Austin Eddy at Get This! Gallery

In his recent exhibition of paintings at Get This! Gallery, Brooklyn-based artist Austin Eddy organizes modest visual effects with an orthogenetic approach that wouldn’t have seemed possible ten years ago, in an environment where most contemporary painting harnessed an ideology of technology largely un-negotiated with its inherent tensions. Before this sea-change, artwork of a type that might be appropriated from popular culture or crafted with the sophistication of a consumer product masked opaque supporting processes like a computer program, designed to promote a culture of visibility, and hides an invisible architecture of code. In Someone to ride the river with, compositions are available and unplanned. Club-footed figures with honkable features dwell in readable, refreshing, and thought-provoking configurations. The paintings’ restricted color palette is a result of the artist’s exclusive use of raw canvas, caulk, charcoal, and black spray paint. Non-traditional art materials are collaged together in a practical way, dressed when necessary with value.

Eddy’s characters seem vocational, wearing big hats, pantaloons, and hatched thoraces of regret. Figures smoke and drink, drifting in and out of a rarefied economy of polka dots and stripes denoting clothing patterns and suggested interiors. Eddy’s characters could be from Don Quixote, with official insignias and period attire. They seem to have forgotten whether they are at work or at play. They fall down a lot, living in transitional environments like backrooms or vague half-dream pixelscapes. The figures’ pathetic qualities are redolent with post-workerism fatigue, and speak to the artist’s sense of struggle as well as the generalized climate in the art world of tragicomic corruption.

Several works in the series rely on old new visual tropes.

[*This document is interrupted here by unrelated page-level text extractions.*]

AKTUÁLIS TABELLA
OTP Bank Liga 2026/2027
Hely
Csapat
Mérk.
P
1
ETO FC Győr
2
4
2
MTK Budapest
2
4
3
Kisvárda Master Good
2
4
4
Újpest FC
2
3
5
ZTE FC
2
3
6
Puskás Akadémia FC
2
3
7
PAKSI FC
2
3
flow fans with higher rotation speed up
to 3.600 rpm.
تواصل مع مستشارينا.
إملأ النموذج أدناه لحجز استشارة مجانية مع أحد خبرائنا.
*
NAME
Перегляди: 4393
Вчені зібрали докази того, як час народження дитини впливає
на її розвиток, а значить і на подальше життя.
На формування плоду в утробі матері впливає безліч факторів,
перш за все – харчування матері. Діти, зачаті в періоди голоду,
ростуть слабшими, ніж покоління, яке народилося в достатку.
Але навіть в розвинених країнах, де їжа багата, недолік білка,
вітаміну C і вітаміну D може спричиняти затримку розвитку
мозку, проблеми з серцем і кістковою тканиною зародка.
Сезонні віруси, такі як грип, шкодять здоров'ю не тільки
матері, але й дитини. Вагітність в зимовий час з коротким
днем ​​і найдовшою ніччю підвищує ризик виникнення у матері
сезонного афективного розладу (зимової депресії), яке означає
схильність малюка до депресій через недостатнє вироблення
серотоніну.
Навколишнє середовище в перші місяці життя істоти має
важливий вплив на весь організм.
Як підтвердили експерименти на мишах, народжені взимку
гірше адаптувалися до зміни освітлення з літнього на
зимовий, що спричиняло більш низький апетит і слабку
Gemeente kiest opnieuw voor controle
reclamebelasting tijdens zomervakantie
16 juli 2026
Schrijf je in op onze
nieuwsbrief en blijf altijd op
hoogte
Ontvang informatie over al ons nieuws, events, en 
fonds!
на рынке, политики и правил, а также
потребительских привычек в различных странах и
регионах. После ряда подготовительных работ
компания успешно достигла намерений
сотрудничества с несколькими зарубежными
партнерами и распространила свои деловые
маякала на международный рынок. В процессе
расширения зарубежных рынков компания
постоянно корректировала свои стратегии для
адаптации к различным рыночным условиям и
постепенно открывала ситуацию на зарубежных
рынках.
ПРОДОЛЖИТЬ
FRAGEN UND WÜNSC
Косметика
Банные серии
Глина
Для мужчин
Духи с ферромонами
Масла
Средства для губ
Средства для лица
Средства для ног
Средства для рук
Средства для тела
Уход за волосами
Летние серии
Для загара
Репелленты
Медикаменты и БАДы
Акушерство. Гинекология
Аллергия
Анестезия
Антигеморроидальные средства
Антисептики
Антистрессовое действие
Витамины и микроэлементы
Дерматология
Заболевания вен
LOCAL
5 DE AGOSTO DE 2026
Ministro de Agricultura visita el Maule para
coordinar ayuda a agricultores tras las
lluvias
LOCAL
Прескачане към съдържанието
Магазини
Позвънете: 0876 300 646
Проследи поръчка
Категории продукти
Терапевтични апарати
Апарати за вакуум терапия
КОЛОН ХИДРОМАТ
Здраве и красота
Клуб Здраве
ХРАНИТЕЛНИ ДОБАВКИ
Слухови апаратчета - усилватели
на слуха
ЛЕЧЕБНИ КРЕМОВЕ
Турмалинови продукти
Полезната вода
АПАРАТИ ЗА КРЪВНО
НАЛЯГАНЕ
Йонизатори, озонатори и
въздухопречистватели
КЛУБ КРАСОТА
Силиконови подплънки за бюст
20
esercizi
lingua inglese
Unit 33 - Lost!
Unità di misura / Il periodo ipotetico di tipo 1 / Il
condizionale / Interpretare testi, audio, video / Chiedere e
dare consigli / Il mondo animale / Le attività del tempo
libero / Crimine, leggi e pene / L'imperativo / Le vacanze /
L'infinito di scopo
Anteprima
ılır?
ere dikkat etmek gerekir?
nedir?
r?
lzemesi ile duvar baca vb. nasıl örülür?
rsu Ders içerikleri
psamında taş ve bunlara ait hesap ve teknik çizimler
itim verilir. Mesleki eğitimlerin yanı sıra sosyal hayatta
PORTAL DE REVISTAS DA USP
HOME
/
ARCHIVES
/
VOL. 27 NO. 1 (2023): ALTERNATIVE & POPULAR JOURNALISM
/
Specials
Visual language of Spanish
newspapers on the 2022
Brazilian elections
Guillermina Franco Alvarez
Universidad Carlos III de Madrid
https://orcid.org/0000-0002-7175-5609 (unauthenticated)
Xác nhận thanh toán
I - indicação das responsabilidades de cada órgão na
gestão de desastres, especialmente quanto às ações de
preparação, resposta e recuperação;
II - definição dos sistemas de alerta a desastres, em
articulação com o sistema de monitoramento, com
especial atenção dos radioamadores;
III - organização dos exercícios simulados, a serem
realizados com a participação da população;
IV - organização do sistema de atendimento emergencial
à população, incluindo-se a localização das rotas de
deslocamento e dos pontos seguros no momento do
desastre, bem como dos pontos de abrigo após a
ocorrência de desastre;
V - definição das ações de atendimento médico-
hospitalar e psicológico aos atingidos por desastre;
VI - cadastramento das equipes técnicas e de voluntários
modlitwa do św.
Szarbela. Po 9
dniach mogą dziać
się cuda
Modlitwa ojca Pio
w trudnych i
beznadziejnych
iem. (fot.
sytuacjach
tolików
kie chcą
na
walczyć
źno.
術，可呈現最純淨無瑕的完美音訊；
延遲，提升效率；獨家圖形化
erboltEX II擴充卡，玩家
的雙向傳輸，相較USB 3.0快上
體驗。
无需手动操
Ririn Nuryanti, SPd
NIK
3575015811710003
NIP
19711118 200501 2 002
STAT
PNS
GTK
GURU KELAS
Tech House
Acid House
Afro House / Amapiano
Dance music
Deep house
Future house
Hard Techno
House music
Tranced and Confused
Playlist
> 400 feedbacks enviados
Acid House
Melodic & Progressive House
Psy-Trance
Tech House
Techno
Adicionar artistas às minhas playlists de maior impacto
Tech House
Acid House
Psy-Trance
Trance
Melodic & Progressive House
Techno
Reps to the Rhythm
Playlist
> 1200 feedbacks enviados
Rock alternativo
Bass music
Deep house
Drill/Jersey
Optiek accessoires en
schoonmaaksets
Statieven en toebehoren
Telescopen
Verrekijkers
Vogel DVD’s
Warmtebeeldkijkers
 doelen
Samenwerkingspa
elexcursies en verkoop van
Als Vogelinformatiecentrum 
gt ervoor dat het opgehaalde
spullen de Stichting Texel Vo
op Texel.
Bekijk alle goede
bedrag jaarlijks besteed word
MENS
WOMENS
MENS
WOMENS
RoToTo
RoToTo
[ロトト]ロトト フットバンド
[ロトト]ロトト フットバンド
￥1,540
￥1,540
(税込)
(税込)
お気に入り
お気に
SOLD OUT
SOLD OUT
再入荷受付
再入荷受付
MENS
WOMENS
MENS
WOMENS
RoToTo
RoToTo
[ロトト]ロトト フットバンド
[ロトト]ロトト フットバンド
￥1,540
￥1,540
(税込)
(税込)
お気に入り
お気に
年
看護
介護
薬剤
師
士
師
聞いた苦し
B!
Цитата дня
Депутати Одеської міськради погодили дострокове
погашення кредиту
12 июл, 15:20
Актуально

Anything goes reads like a Stuart Davis composition. Jazzy doodles and pictorial syncopation camouflage a clown that chain smokes into a night sky and cries on his own feet. The figure is bent over backward, smooshed into place. A barber poll hems in the contorted torso. Character features are distilled into design elements. A white keyhole in the lower right corner operates as the visual opposite of the clown’s inflated and upturned black nose that waits for God or fate to squeeze. How Did You Find Me Here? has similar charm. Housed inside a small, hand-painted black frame, the painting depicts a uniformed individual under a night sky, again sad, again partially obscured into sprayed lines that look like a view through blinds, a device repeated in Can’t Live Long Like This. This bleeding of background through figure resembles similar uses by Léger, or Raoul Dufy, and saw popularity in mid-century illustration where design informed figuration. Fast and loose brushwork imitated jazz, setting the figures adrift in a shifting soup of foreground and background.

Conjuring the view of a live theater, Misery and Gin explores the sad sack through an elevation view, which is also used in Helping or Herding. Both works are large, containing multiple characters. In the first painting, a soot-covered figure with lumpy contours is bent over forward as another figure whose skin is similarly ashen rides on his back. One man holds a martini. Elements of the paintings, especially uniforms, seem to spangle and pivot in place, expedited by rhythmic spacing and monochromatic balance. In Helping or Herding, a dark man bends forward, scooping up a woman who reaches up to return his embrace. The artist pays special attention to ornamentation, which shines most notably in the man’s boots. Painted quickly but carefully, every lace and flourish feels considered. A scroll of silhouetted heads flashes across the bottom, under both characters’ feet. Aided by bleeding striped backgrounds and floating circular orbs that resemble moons, the watchful faceless gazes loom alarmingly. As a symbol for an audience, they denote a one-way view that enervates the looked-upon. In the paintings, Eddy cultivates a deep antipathy for the hybrid living/performance space of his characters which bears a striking resemblance to our own confused and emergent contemporary art culture.